I don't have a copy of the PIV.


https://www.duolingo.com/profile/DavidLamb53073

I feel that "Ni manĝis multajn verdojn." would mean something like "We eat many varieties of the colour green." Your suggestion of "Ni manĝis multajn verdajn kolerajn legumojn." would mean "We eat many green angry vegetables". "Sovaĝajn" would be "wild". Incidentally, "greens" in the UK generally refers to green vegetables, not necessarily wild ones, things like cabbages, kale, brussels sprouts.


https://www.duolingo.com/profile/CharlesDanielChr

Ooops! "Kolerajn" is a typo. I intended "kolorajn."


https://www.duolingo.com/profile/DavidLamb53073

That sounds more likely, although the adjective "kolorajn" is more used in phrases such as "kolora televidilo", "koloraj lumoj" (colour television, coloured lights). It's superfluous when you have already given a colour, as in "verdaj legomoj".


https://www.duolingo.com/profile/CharlesDanielChr

Thank you for the replies.


https://www.duolingo.com/profile/CharlesDanielChr

"Green" is now often used as an adjective describing homes, appliances, vehicles, etc. as ecologically friendly.
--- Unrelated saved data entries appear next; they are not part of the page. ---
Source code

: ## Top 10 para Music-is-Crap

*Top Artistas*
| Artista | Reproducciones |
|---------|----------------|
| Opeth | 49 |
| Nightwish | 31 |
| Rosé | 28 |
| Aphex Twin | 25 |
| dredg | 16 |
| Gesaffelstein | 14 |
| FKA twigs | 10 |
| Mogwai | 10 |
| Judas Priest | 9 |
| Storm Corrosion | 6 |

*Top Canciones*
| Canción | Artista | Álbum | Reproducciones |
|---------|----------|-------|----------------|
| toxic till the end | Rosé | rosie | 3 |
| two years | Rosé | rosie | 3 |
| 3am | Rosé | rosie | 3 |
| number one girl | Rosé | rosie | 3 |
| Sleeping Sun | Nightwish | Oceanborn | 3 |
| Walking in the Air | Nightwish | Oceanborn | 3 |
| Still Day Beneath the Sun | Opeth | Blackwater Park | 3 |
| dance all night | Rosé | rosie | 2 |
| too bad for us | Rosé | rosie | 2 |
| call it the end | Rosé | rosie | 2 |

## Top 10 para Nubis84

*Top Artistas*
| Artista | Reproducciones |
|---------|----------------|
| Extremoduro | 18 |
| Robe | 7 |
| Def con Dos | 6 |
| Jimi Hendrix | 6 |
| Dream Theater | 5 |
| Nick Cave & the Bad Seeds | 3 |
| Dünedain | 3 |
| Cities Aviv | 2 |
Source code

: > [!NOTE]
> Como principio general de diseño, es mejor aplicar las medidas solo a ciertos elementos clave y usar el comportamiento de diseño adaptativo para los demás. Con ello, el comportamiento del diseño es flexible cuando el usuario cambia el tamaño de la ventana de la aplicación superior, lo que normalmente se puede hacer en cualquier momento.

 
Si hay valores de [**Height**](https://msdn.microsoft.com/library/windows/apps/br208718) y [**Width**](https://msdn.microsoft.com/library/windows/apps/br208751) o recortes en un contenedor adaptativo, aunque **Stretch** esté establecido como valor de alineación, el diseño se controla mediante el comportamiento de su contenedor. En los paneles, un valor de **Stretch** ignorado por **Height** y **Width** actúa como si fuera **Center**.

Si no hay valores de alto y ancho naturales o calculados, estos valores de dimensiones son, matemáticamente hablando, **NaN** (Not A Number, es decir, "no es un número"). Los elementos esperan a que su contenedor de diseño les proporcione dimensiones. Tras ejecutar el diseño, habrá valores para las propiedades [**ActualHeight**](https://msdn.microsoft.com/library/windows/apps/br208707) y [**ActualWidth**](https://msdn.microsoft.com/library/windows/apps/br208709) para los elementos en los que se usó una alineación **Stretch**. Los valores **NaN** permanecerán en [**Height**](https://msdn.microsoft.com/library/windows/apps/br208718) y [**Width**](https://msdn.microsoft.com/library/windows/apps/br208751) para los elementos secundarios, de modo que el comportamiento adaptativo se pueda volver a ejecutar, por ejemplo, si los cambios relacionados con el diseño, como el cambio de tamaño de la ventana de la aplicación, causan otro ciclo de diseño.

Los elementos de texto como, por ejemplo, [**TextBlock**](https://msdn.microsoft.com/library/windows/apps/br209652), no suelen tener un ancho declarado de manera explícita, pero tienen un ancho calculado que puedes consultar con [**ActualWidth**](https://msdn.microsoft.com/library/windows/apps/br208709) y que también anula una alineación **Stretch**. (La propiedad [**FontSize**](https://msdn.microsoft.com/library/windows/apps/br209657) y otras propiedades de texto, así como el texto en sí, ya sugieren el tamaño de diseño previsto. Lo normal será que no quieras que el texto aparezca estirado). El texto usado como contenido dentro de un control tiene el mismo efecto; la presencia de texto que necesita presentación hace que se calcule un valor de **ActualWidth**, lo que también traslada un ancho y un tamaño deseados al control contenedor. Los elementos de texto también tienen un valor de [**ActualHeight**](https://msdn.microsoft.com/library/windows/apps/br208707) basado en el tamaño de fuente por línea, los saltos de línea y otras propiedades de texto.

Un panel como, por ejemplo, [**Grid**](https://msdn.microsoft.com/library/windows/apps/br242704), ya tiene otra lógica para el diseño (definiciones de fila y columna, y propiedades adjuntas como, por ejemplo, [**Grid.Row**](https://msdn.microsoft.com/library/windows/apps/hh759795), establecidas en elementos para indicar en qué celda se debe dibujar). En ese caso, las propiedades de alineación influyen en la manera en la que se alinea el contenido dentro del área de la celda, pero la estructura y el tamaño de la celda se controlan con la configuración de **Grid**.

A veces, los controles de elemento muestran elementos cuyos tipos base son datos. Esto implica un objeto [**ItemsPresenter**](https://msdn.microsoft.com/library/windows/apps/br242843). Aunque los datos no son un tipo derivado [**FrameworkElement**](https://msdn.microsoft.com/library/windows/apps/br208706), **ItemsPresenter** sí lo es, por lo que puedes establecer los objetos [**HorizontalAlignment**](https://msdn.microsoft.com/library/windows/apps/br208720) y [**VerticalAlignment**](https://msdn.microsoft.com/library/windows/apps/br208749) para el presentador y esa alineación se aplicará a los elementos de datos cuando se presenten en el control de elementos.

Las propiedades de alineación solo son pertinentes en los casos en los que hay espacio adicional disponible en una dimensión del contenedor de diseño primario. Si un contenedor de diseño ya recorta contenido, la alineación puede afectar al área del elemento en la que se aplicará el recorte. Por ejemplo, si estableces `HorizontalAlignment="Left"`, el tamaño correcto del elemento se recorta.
How would this concept be rendered in Esperanto?


https://www.duolingo.com/profile/AnnikaQED

Perhaps "verdigi" could be a verb meaning "to make something eco-friendly". So "Mi verdigas mian domon" means "I am updating my house to be eco-friendly". Also, perhaps the adverb "verde" could mean "in an eco-friendly manner. So "Mi butikumas verde" would mean "I shop in an eco-friendly way".